PROBLEM STATEMENT: Go on with the partnership agreement excerpt on dissolution, starting right after its last sentence.

SELECTED EXTRACT:
11.2 Sale of Assets Upon Dissolution. Upon a
dissolution of the Partnership in a situation in which the
Partnership is not continued as provided in Section 11.1(c)
hereof, the Managing Partner shall determine, in his sole
discretion, whether the assets of the Partnership are to be
sold, or whether such assets are to be distributed to the
Partners in dissolution of the Partnership.
11.3 Distributions Upon Dissolution. Upon the
dissolution of the Partnership in a situation in which the
Partnership is not continued as provided in Section 11.1(c),
the properties of the Partnership shall be liquidated in
orderly fashion (unless the Managing Partner has determined
to distribute the same in kind as provided in Section 11.2
hereof), and the proceeds thereof and the property to be
distributed in kind shall be distributed as follows:
(a) First, to the payment and discharge of
all of the Partnership's debts and liabilities and the
necessary expenses of liquidation, and to the
establishment of any reserves that the Managing
Partner determines to create in his sole discretion for
unmatured and/or contingent liabilities or obligations
of the Partnership.
(b) Second, to the Partners, in amounts
equal to the positive balances in their Capital
Accounts and otherwise in accordance with Section
9.1.
If a General Partner has a deficit balance in his or
her Capital Account at the time of liquidation and
dissolution of the Partnership, after crediting all income
upon sale of the Partnership's assets that have been sold,
and after making the allocations provided for in Section 11.2
hereof with respect to any of the Partnership's assets that are
to be distributed in kind, such General Partner shall be
obligated to contribute the amount of such deficit to the
Partnership at a time no later than the end of the Fiscal Year
in which the Managing Partner's interest is liquidated (or,
if later, within 90 days after the date of liquidation).
11.4 Distributions in Fiscal Year of Dissolution.
It is intended that all distributions made pursuant to this
Article XI shall constitute payments made in exchange for
the interest of a Partner in Partnership property within the
meaning of section 736(b) of the Code. Any allocation of
income or loss of the Partnership to any Partner with respect
to any Fiscal Year shall constitute such Partner's distributive
share of such income or loss for such Fiscal Year within the
meaning of sections 704(a) and 736(a) of the Code,
notwithstanding that such allocation shall have been made in
the Fiscal Year in which a liquidating distribution occurs.
11.5 Cancellation of Certificate. Upon
completion of the distribution of the Partnership's assets and
the termination of the Partnership, the Managing Partner
shall cause the Certificate of Limited Partnership of the
Partnership to be cancelled and shall take such other actions
as may be necessary to terminate the Partnership for
purposes of the Kentucky Act.

Images with localized body landmarks:
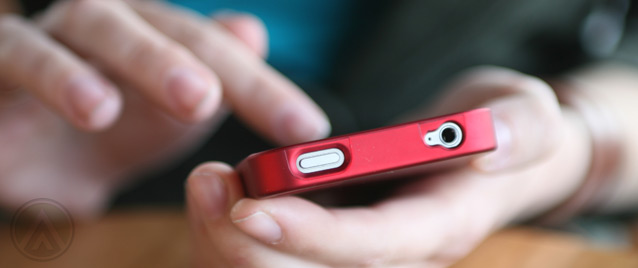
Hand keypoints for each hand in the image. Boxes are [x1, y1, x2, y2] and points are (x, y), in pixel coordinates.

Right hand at [0, 0, 328, 216]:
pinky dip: (49, 75)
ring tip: (108, 110)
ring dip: (106, 62)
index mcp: (159, 38)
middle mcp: (112, 27)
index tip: (305, 128)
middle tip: (203, 101)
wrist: (36, 148)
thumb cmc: (113, 126)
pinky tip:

ANSWER TO THIS EXERCISE:
ARTICLE XII
WITHDRAWAL AND ASSIGNMENT BY LIMITED PARTNER;
ADDITION OF LIMITED PARTNERS
12.1 Withdrawal by Limited Partner. A
Limited Partner may not withdraw from the Partnership
prior to the dissolution of the Partnership pursuant to Article
XI.
12.2 Assignment of Limited Partner's Interest.
(a) Except as provided in Section 12.2(b)
hereof, no Limited Partner may sell, assign,
transfer, pledge, hypothecate, encumber or otherwise
dispose of its interest in the Partnership, nor may an
assignee of the Limited Partner be entitled to become
a substitute Limited Partner in place of its assignor,
without the prior written consent of the Managing
Partner, which consent may be withheld by the
Managing Partner for any reason whatsoever.
Notwithstanding the foregoing, in no event shall a
transfer or assignment be effective unless the
Managing Partner has received a written opinion of
counsel satisfactory to it that such assignment will
not violate, or cause the Partnership to violate, any
applicable law or governmental regulation, including
any federal or state securities law, applicable to such
transaction, and that such assignment will not result
in a change in its status as a partnership under the
Code. Any purported assignment or transfer that is
prohibited by the terms of this Section 12.2(a) shall
be null and void ab initio and of no force or effect.
(b) Notwithstanding Section 12.2(a), a
Limited Partner may transfer or assign all or any
portion of his or her interest as a Limited Partner to
any Partner or to any Permitted Limited Partner
Transferee. For purposes of this Agreement, the
term "Permitted Limited Partner Transferee" shall
mean any lineal descendant of David A. Jones and
Betty A. Jones or a spouse of such lineal descendant
(a "Family Member") or any corporation,
partnership, trust or other entity controlled by, or
established for the benefit of, one or more of such
Limited Partner or any Family Member.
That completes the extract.